Artificial intelligence can speed up drug discovery, but collaboration is the key

The current Covid-19 crisis highlights the need to rapidly identify new treatments for emerging diseases. But realigning large scale experimental efforts to changing circumstances cannot happen overnight. This pressing call for agility suggests we need to take a new approach to how we search and identify molecular cures and therapies.

Historically, drug discovery has relied on extensive experimental effort to map out the relevant part of the chemical space. Even with the advent of automated high-input screening methods, designing an effective assay for new diseases – and running it at scale – can take months.

We can’t unlock the potential of AI without access to data

Emerging artificial intelligence (AI) technologies have potential to accelerate and transform the search for molecular remedies, enabling rapid, large-scale identification of effective drug candidates. With this goal in mind, we started an initiative called AI Cures with the hope of lowering the barrier for people from varied backgrounds to get involved and contribute. By openly sharing data, critical analysis and methods, we hope to explore the many ways AI can help drug discovery. High scientific standards and open analysis can also mitigate the negative impact from possible false, early announcements.

The simplest task for AI algorithms is in silico property prediction. The algorithms learn to forecast outcomes of experimental assays, such as whether cells treated with a given compound are able to withstand viral infection, allowing large libraries of compounds to be scanned quickly and cheaply for potent candidates. The AI tools do require initial data to learn from, but the amount of data needed can be substantially less than a comprehensive experimental survey. Indeed, the algorithms are naturally opportunistic, seeking consistent statistical patterns that relate molecular features with measured outcomes. The clearer the signal in the initial data, the less is needed to predict or effectively simulate experimental outcomes. In our prior work on antibiotics, for example, an initial screen of only two thousand compounds sufficed for identifying promising candidates from much larger libraries containing around 100 million compounds.

AI tools can assist in the race to repurpose compounds that are already going through the clinical approval process. There are only on the order of 10,000 such compounds, some of them currently undergoing clinical trials, and much of the effort to screen and test their effectiveness against Covid-19 is already underway. The experimental outcomes for various viral inhibition screens do not agree very well with each other, however, leaving plenty of room for AI tools to reconcile differences in cell types, cell lines and experimental protocols.

Unfortunately, the single drug repurposing effort may not yield an effective treatment. Many known viral therapies, like those for treating HIV, are based on combinations of drugs rather than individual compounds. There are multiple rationales for considering molecular cocktails; they may be used to increase potency (targeting different pathways and processes), mitigate side-effects or modulate the human immune response. To identify potent drug combinations, we would ideally have access to large-scale screens of infected cells simultaneously treated with multiple candidate compounds at different dosages. This search space is combinatorial, however, rendering systematic experimental efforts insufficient. This is where AI and machine learning tools can make a real difference. Beyond suggesting promising combinations from limited data, the algorithms can also indicate which combinations would be the most helpful to screen experimentally. Indeed, the roles of AI algorithms and experimental screening efforts are highly synergistic.

The algorithms do not replace medicinal chemists, but enable them to work more effectively

The search for molecular therapies is necessarily limited in the short term to existing drugs and their combinations.
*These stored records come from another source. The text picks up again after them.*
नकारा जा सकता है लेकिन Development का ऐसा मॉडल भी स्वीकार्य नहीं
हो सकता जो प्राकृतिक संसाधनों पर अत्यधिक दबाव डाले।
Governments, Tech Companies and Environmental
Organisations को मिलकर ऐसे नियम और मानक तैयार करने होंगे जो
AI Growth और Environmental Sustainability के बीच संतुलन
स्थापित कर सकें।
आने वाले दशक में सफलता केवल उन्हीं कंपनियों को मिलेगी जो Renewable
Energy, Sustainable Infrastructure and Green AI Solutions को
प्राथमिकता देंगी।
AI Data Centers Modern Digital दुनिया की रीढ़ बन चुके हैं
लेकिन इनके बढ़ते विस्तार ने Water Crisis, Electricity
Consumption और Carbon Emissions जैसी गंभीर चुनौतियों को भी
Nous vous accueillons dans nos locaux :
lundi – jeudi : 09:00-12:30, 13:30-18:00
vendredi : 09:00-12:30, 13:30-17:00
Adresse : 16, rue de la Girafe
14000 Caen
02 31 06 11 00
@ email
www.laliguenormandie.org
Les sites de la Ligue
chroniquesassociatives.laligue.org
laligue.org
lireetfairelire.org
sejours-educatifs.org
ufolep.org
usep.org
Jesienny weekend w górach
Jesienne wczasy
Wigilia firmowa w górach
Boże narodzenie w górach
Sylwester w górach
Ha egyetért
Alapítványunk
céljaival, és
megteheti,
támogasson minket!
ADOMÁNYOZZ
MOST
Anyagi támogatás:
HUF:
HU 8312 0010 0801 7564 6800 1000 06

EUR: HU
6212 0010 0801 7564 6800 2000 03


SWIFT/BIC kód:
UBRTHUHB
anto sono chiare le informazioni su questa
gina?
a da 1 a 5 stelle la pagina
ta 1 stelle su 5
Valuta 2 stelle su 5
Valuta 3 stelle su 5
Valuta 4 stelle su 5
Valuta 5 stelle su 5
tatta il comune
But the real potential in AI algorithms comes from exploring larger chemical spaces for de novo designs. Our group is one of several that are already developing and testing AI algorithms capable of automatically designing safe and potent compounds. The algorithms do not replace medicinal chemists but rather enable them to work more effectively to harness the vast untapped chemical possibilities currently beyond their reach. Once algorithms have identified a smaller set of promising candidates, medicinal chemists can use their experience and insights to analyse, modify and further guide the search for cures.

We can’t unlock the potential of AI without access to data, which plays a key role in both the development of innovative AI tools and the effectiveness of the resulting algorithms. However, at the time of writing this article, we are aware of only three Covid-19 screening libraries released fully into the public domain. The broader community of computational scientists is eagerly waiting for screening results from prominent publicly and philanthropically funded efforts such as the Covid-19 Therapeutics Accelerator or MassCPR. Meanwhile, we are working on developing algorithmic tools capable of operating with limited, heterogenous data, including fragment screens and data from related viral species. The ability to extrapolate beyond the training data is paramount, both now and against future threats.
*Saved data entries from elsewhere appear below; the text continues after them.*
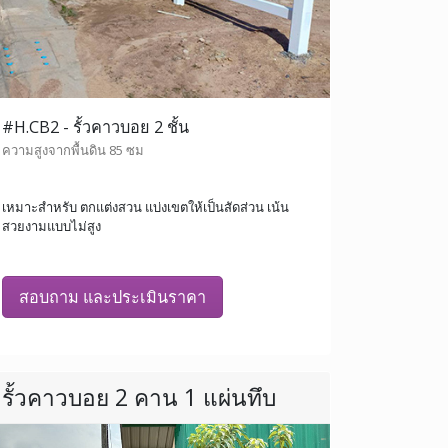
#H.CB2 - รั้วคาวบอย 2 ชั้น
ความสูงจากพื้นดิน 85 ซม
เหมาะสำหรับ ตกแต่งสวน แบ่งเขตให้เป็นสัดส่วน เน้น
สวยงามแบบไม่สูง
สอบถาม และประเมินราคา
รั้วคาวบอย 2 คาน 1 แผ่นทึบ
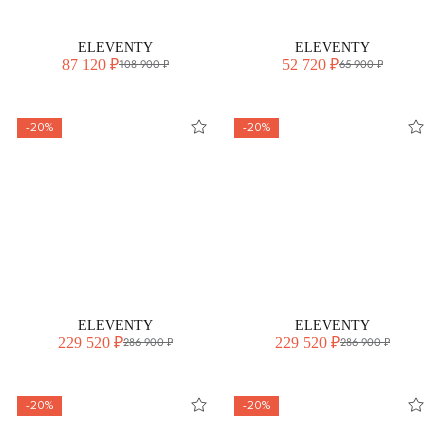
ELEVENTY
ELEVENTY
87 120 ₽
52 720 ₽
108 900 ₽
65 900 ₽
-20%
-20%
ELEVENTY
ELEVENTY
229 520 ₽
229 520 ₽
286 900 ₽
286 900 ₽
-20%
-20%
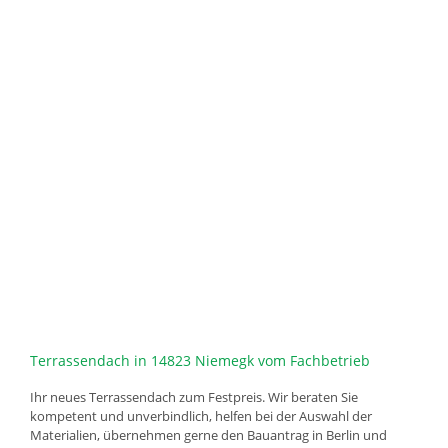
Terrassendach in 14823 Niemegk vom Fachbetrieb
Ihr neues Terrassendach zum Festpreis. Wir beraten Sie
kompetent und unverbindlich, helfen bei der Auswahl der
Materialien, übernehmen gerne den Bauantrag in Berlin und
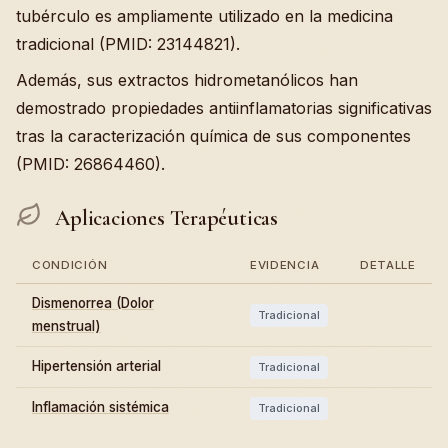
tubérculo es ampliamente utilizado en la medicina
tradicional (PMID: 23144821).
Además, sus extractos hidrometanólicos han
demostrado propiedades antiinflamatorias significativas
tras la caracterización química de sus componentes
(PMID: 26864460).
Aplicaciones Terapéuticas
CONDICIÓN
EVIDENCIA
DETALLE
Dismenorrea (Dolor
Tradicional
menstrual)
Hipertensión arterial
Tradicional
Inflamación sistémica
Tradicional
AI and machine learning tools have the potential to transform drug discovery in a manner similar to the way they have transformed other areas of science and engineering. But this requires a broader collaboration between computational, chemical and life sciences. It is exciting to see that a number of similar efforts to AI Cures are emerging around the world. Chemists can help by providing data, analysis or methods, and sharing them openly with others who are eager to try to take it a step further.